Maybe somebody somewhere has a plan for how people in the city centre will get to the start of the Sandyford to City Centre route without mixing it up with traffic on the gyratory but, if they have, I hope it’s better than what’s planned for going into the city centre.
Here’s the Sandyford to City Centre drawings combined with the BusConnects drawings:

To get from (A) the end of the Sandyford route to (B) Harcourt Street northbound people cycling will be faced with up to 5 or 6 red lights (the 6th at the end):

And while one-way systems were in the past set up for car capacity, nobody seems to be thinking of how the planned Dublin-style protection junctions or the planned narrow cycle tracks on Camden St would be able to support the flow of bicycles from two primary cycle routes.

And nobody seems to care that shared crossing, which mixes people walking and cycling, are not suitable for busy city centre areas:

When people dismiss the idea of two-way cycle paths because of fears around the possible delays at switchover points, they need to look at the significance of time savings two-way paths can have over designs like the above.
It has been said that for the infrastructure part of BusConnects to make sense, cycling capacity needs to be a strong element of the project. The extra bus capacity alone would not be worth the expenditure and energy needed to progress the project. But there’s no sign of a focus on cycling capacity unless it’s happening quietly with some radical changes at the detailed design stages.
Cycling still seems to be an afterthought in BusConnects’ designs.

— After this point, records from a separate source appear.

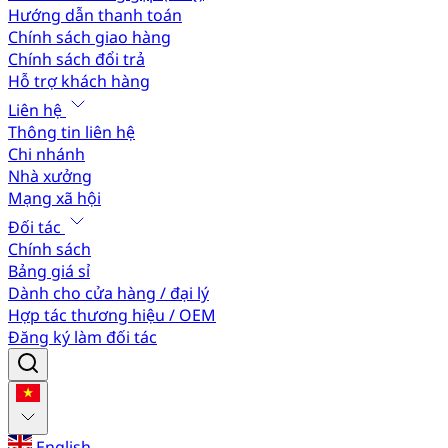
Hướng dẫn thanh toán
Chính sách giao hàng
Chính sách đổi trả
Hỗ trợ khách hàng
Liên hệ
Thông tin liên hệ
Chi nhánh
Nhà xưởng
Mạng xã hội
Đối tác
Chính sách
Bảng giá sỉ
Dành cho cửa hàng / đại lý
Hợp tác thương hiệu / OEM
Đăng ký làm đối tác
English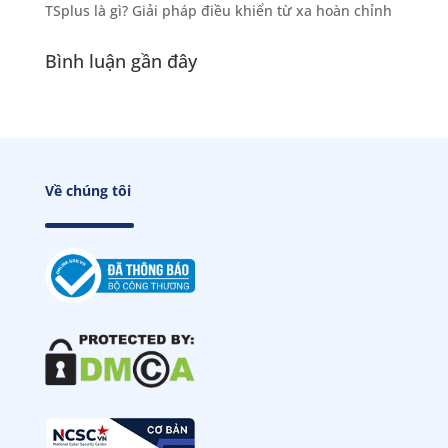
TSplus là gì? Giải pháp điều khiển từ xa hoàn chỉnh
Bình luận gần đây
Về chúng tôi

The worrying thing is that nobody seems concerned. Politicians supportive of cycling and sustainable transport campaigners were too focused on countering the opposition to BusConnects to make their support conditional.

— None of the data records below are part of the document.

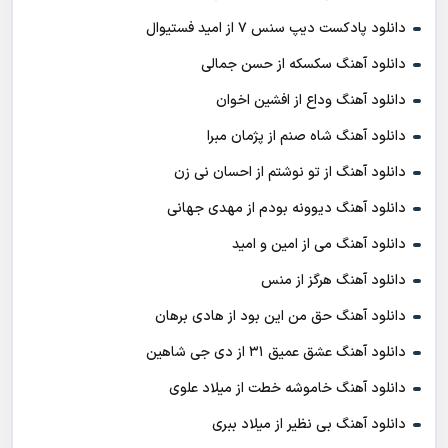
دانلود پادکست ديپ سنس ۷ از اميد فستيوال
دانلود آهنگ سکسکه از حسن جمالی
دانلود آهنگ وداع از افشين اخوان
دانلود آهنگ شاه صنم از پژمان مبرا
دانلود آهنگ از تو نوشتم از احسان نی زن
دانلود آهنگ دیوونه بودم از مهدی جهانی
دانلود آهنگ می از امین و امید
دانلود آهنگ هرگز از منس
دانلود آهنگ حق من این بود از هادی برهان
دانلود آهنگ عشق عمیق ۳۱ از دی جی شاهین
دانلود آهنگ خاموشه خطت از میلاد علوی
دانلود آهنگ بی نظیر از میلاد ببری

There’s nothing inevitable about a cycling-friendly city. And when it comes to city centres, even in most Dutch cities, suburban areas are more cycling-friendly.
In Dutch city centres where mistakes were made 30 or 40 years ago, they are only now fixing or have only recently fixed those issues. A large issue for any place where cycling is growing is a lack of capacity available in what has been built, making the infrastructure less safe and less comfortable.

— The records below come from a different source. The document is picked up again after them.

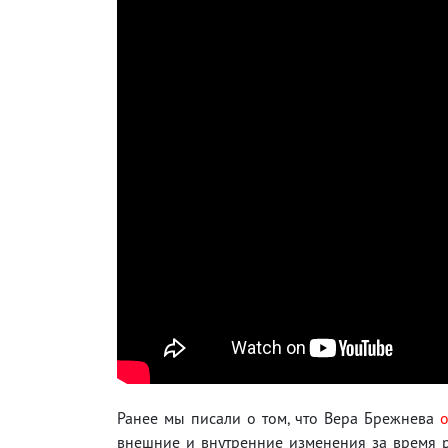
Ранее мы писали о том, что Вера Брежнева
внешние и внутренние изменения за время 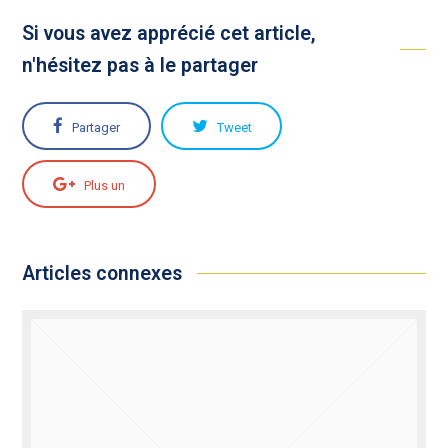
Si vous avez apprécié cet article,
n'hésitez pas à le partager
Partager
Tweet
Plus un
Articles connexes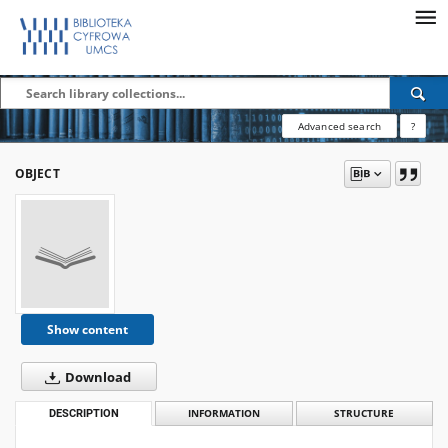
Advanced search
?
OBJECT
Show content
Download
DESCRIPTION
INFORMATION
STRUCTURE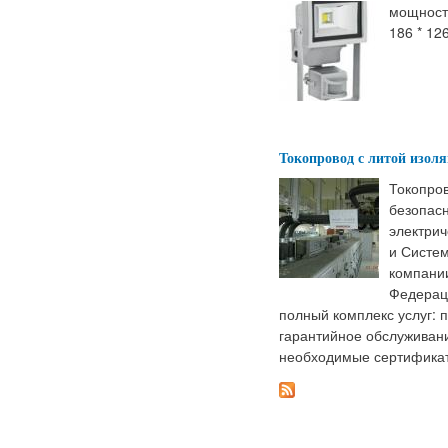
мощность
186 * 12
Токопровод с литой изо
Токопро
безопас
электри
и Систе
компани
Федерац
полный комплекс услуг: 
гарантийное обслуживан
необходимые сертификат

And the Dutch are generally far better at accepting and fixing mistakes — once BusConnects or other active travel street changes are finished, there will be little appetite for digging streets up again adjustments.
I think I will be a pensioner using the metro and light rail to get around the city, because I don’t think I will have the energy to cope with the garbage that is euphemistically called a cycle network.
There are a lot of reasons put forward for delays but I think DCC have to take the lions share of the blame.
I know students in UCD who have written to DCC about the City to Sandyford route and some are basically following up on the same concerns their parents raised about the route 30 years ago.!!!
What is going on in there!?
A lot of the danger is simply due to driver impatience and aggression, which seems to have increased since the pandemic. Combine this with non-existent enforcement of even the most basic traffic rules, for example, red light running, speeding, beeping horns at cyclists and pedestrians, parking in cycle lanes etc. and it makes the city a dangerous and wholly unpleasant place to cycle.